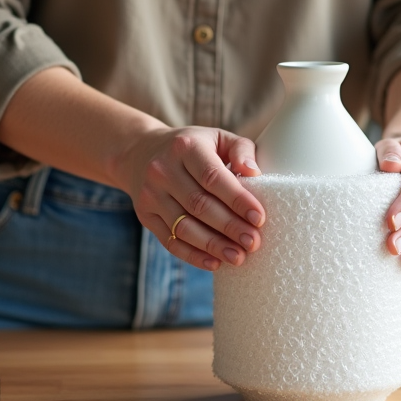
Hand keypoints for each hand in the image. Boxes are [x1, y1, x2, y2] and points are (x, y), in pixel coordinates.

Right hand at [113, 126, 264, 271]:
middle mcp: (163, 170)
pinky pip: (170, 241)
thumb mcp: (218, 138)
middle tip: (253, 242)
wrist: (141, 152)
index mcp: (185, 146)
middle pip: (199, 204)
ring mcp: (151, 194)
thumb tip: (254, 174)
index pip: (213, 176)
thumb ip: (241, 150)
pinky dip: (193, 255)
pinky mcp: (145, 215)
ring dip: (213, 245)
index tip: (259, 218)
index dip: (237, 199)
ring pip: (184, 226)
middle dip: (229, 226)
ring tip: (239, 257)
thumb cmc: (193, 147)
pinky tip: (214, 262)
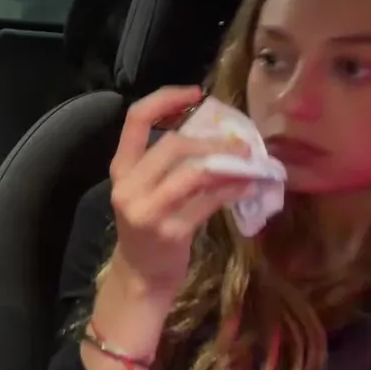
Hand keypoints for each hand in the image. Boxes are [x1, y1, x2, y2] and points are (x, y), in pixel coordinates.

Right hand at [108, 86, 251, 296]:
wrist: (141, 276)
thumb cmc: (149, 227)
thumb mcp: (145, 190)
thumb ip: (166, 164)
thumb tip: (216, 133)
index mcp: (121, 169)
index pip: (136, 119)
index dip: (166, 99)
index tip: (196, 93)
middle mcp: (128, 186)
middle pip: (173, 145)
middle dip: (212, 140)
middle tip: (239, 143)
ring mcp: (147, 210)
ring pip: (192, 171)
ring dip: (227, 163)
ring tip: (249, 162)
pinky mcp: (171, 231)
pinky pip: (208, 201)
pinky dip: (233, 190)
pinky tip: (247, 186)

++++++++++++++++++++

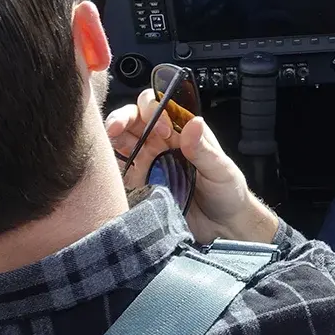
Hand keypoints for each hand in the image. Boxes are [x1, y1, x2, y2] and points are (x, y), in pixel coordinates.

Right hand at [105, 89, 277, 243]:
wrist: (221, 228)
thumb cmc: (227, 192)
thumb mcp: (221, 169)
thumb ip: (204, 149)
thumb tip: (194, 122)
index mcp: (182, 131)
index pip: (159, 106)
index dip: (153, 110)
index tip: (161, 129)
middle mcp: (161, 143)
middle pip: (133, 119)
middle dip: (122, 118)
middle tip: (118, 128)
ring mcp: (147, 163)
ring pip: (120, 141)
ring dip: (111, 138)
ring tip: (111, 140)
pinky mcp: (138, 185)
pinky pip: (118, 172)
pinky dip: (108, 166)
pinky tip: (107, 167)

++++++++++++++++++++

• _Goal of the exercise_: The lines to extract from the data above begin with the line containing "index tip: (196, 93)" and end with the line containing "pinky tip: (247, 186)". Extract them exactly, including both.

• _Response_:
index tip: (196, 93)
middle mcp: (128, 186)
middle pip: (173, 145)
middle dip: (212, 140)
middle tip: (239, 143)
ring mcp: (147, 210)
ring pip: (192, 171)
ring dip: (227, 163)
ring tip: (249, 162)
pinky mcp: (171, 231)
pinky pip: (208, 201)
pinky dip: (233, 190)
pinky tip: (247, 186)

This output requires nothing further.